>>>

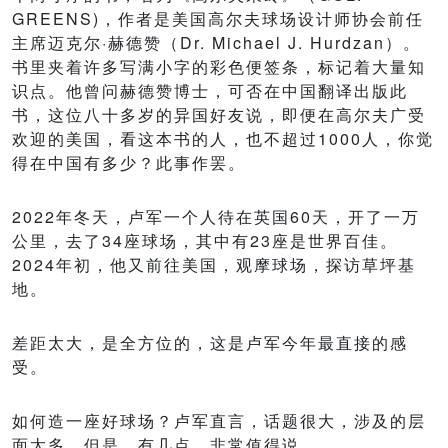
GREENS)，作者是美国高尔夫球场设计师协会前任
主席迈克尔·赫德赞（Dr. Michael J. Hurdzan）。
书里夹着许多写满小字的彩色便签条，标记着大量知
识点。他曾问赫德赞博士，可否在中国翻译出版此
书，这位八十多岁的异国好友说，即便在高尔夫广受
欢迎的美国，看这本书的人，也不超过1000人，你觉
得在中国有多少？此事作罢。
2022年冬天，卢军一个人待在英国60天，开了一万
公里，去了34座球场，其中有23座是世界百佳。
2024年初，他又前往美国，观摩球场，探访草坪基
地。
差距太大，是全方位的，这是卢军今年最直接的感
受。
如何造一座好球场？卢军直言，话题很大，涉及的层
面太多。但是，有几点，非常值得说。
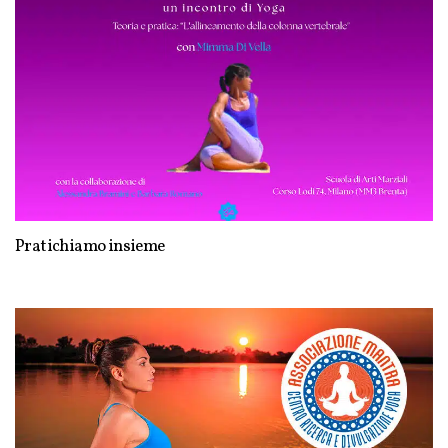
Pratichiamo insieme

<<<

Aim of the exercise: Leaving the pictures aside, write out only the lines from the one containing "差距太大，是全方位的，这是卢军今年最直接的感" through the end of the material, exactly as they stand.

Answer to this exercise:
差距太大，是全方位的，这是卢军今年最直接的感
受。
如何造一座好球场？卢军直言，话题很大，涉及的层
面太多。但是，有几点，非常值得说。
Pratichiamo insieme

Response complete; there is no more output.